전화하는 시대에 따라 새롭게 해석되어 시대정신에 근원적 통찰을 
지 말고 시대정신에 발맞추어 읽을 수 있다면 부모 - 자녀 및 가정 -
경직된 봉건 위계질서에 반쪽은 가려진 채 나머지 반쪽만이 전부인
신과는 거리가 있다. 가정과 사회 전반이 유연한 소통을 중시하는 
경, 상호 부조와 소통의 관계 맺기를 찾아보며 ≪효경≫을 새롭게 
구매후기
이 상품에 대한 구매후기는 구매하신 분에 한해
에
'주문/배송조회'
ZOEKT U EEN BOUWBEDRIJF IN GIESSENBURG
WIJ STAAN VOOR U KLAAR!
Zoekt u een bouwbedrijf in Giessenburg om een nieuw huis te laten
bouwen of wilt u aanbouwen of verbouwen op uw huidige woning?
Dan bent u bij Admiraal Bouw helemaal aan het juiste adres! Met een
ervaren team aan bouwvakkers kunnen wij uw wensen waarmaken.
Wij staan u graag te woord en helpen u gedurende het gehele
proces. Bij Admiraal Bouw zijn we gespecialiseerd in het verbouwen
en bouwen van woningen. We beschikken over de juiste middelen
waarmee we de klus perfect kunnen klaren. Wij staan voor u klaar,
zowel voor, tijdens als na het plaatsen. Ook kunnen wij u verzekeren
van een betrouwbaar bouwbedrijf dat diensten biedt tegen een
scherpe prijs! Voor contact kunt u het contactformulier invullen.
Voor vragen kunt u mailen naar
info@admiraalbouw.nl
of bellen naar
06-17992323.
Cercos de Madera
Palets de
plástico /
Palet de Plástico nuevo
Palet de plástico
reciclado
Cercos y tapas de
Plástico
* * *
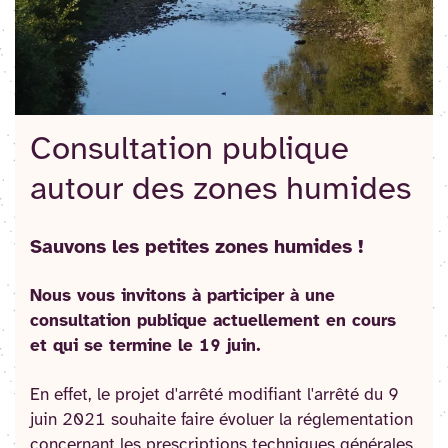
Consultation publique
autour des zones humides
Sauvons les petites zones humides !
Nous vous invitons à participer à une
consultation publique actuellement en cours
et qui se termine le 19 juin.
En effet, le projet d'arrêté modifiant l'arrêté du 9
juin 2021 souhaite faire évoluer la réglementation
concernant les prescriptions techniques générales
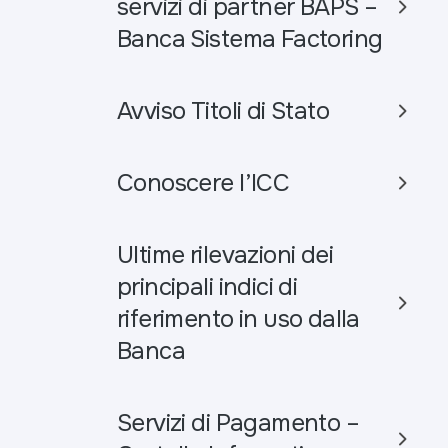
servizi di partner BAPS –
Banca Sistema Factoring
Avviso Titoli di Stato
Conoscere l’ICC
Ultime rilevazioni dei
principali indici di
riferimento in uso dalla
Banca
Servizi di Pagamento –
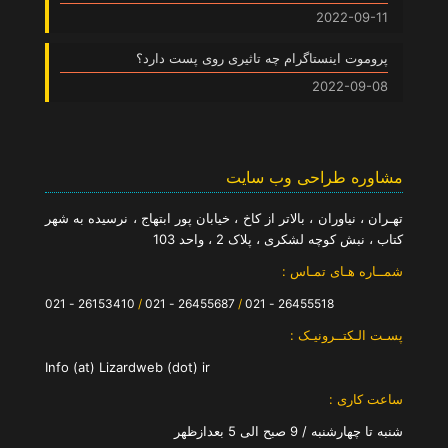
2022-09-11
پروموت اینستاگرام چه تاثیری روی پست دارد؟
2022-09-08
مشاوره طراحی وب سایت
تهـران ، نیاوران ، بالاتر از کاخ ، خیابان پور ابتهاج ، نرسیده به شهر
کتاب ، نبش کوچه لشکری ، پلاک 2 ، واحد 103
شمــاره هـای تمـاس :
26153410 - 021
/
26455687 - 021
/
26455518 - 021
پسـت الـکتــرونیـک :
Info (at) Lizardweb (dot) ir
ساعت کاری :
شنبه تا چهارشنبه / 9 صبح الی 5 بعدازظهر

• TASK DETAILS: Every line that contains "kunnen" should be copied out of the data.

• SOLUTION:
ervaren team aan bouwvakkers kunnen wij uw wensen waarmaken.
waarmee we de klus perfect kunnen klaren. Wij staan voor u klaar,
zowel voor, tijdens als na het plaatsen. Ook kunnen wij u verzekeren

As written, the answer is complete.